• WHAT TO PRODUCE:
Without omitting anything, return the records precisely as given.

[Source data]

# # # # # # #

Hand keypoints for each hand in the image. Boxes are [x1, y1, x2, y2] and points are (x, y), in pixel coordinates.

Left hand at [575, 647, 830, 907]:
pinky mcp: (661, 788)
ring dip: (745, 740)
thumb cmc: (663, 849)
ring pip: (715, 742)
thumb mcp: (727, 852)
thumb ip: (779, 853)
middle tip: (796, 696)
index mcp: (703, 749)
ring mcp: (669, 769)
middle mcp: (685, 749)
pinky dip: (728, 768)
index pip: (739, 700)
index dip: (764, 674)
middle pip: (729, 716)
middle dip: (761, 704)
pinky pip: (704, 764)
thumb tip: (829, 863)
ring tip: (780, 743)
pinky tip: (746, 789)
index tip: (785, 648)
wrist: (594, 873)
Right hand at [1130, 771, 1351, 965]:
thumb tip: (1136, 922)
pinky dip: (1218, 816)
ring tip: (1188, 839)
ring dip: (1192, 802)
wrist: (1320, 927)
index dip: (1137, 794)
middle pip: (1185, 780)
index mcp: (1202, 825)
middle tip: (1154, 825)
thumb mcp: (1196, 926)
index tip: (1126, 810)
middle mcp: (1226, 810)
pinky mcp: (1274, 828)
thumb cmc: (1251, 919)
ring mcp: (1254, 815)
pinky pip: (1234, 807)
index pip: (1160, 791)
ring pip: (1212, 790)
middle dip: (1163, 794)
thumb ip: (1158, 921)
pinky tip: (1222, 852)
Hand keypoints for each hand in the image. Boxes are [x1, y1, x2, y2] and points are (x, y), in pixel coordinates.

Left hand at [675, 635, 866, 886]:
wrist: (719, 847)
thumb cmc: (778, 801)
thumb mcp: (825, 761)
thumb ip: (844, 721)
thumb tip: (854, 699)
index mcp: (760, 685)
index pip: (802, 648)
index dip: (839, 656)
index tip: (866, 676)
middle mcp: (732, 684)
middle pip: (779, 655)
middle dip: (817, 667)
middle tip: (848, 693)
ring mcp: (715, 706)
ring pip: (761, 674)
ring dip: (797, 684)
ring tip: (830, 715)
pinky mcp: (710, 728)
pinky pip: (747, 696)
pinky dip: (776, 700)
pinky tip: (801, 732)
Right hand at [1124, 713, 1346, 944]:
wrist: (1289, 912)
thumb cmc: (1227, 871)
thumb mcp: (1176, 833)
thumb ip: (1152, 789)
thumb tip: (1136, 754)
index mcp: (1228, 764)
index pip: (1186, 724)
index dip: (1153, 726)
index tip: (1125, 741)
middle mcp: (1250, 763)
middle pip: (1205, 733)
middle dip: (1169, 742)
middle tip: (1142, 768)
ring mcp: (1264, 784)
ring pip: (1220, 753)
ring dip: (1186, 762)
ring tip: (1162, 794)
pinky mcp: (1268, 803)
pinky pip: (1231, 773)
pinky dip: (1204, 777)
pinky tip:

# # # # # # #

• SOLUTION FOR THIS PROBLEM:
Hand keypoints for each hand in the image. Boxes are [x1, y1, x2, y2] and points are (x, y), in pixel coordinates.

Left hand at [575, 647, 830, 907]:
pinky mcp: (661, 788)
ring dip: (745, 740)
thumb cmc: (663, 849)
ring pip: (715, 742)
thumb mcp: (727, 852)
thumb ip: (779, 853)
middle tip: (796, 696)
index mcp: (703, 749)
ring mcp: (669, 769)
middle mcp: (685, 749)
pinky dip: (728, 768)
index pip: (739, 700)
index dip: (764, 674)
middle pip: (729, 716)
middle dip: (761, 704)
pinky pip: (704, 764)
thumb tip: (829, 863)
ring tip: (780, 743)
pinky tip: (746, 789)
index tip: (785, 648)
wrist: (594, 873)
Right hand at [1130, 771, 1351, 965]:
thumb tip: (1136, 922)
pinky dip: (1218, 816)
ring tip: (1188, 839)
ring dip: (1192, 802)
wrist: (1320, 927)
index dip: (1137, 794)
middle pip: (1185, 780)
index mcp: (1202, 825)
middle tip: (1154, 825)
thumb mcp: (1196, 926)
index tip: (1126, 810)
middle mcp: (1226, 810)
pinky mcp: (1274, 828)
thumb cmc: (1251, 919)
ring mcp: (1254, 815)
pinky pip: (1234, 807)
index pip: (1160, 791)
ring pip: (1212, 790)
middle dip: (1163, 794)
thumb ip: (1158, 921)
pinky tip: (1222, 852)
Hand keypoints for each hand in the image. Boxes are [x1, y1, x2, y2] and points are (x, y), in pixel coordinates.

Left hand at [675, 635, 866, 886]:
wrist: (719, 847)
thumb cmc: (778, 801)
thumb mcp: (825, 761)
thumb ip: (844, 721)
thumb tip: (854, 699)
index mcp: (760, 685)
index pip: (802, 648)
index dip: (839, 656)
index tip: (866, 676)
middle mcp: (732, 684)
middle pip: (779, 655)
middle dip: (817, 667)
middle tip: (848, 693)
ring mcp: (715, 706)
ring pip: (761, 674)
ring dip: (797, 684)
ring tip: (830, 715)
pinky mcp: (710, 728)
pinky pip: (747, 696)
pinky dip: (776, 700)
pinky tip: (801, 732)
Right hand at [1124, 713, 1346, 944]:
wrist: (1289, 912)
thumb cmc: (1227, 871)
thumb mcp: (1176, 833)
thumb ip: (1152, 789)
thumb tip: (1136, 754)
index mcp: (1228, 764)
index pip: (1186, 724)
index dip: (1153, 726)
index tip: (1125, 741)
middle mcp: (1250, 763)
middle pip: (1205, 733)
middle dip: (1169, 742)
middle tip: (1142, 768)
ring mcp: (1264, 784)
ring pip: (1220, 753)
ring dip: (1186, 762)
ring tip: (1162, 794)
pinky mcp: (1268, 803)
pinky pip: (1231, 773)
pinky dip: (1204, 777)
pinky tip:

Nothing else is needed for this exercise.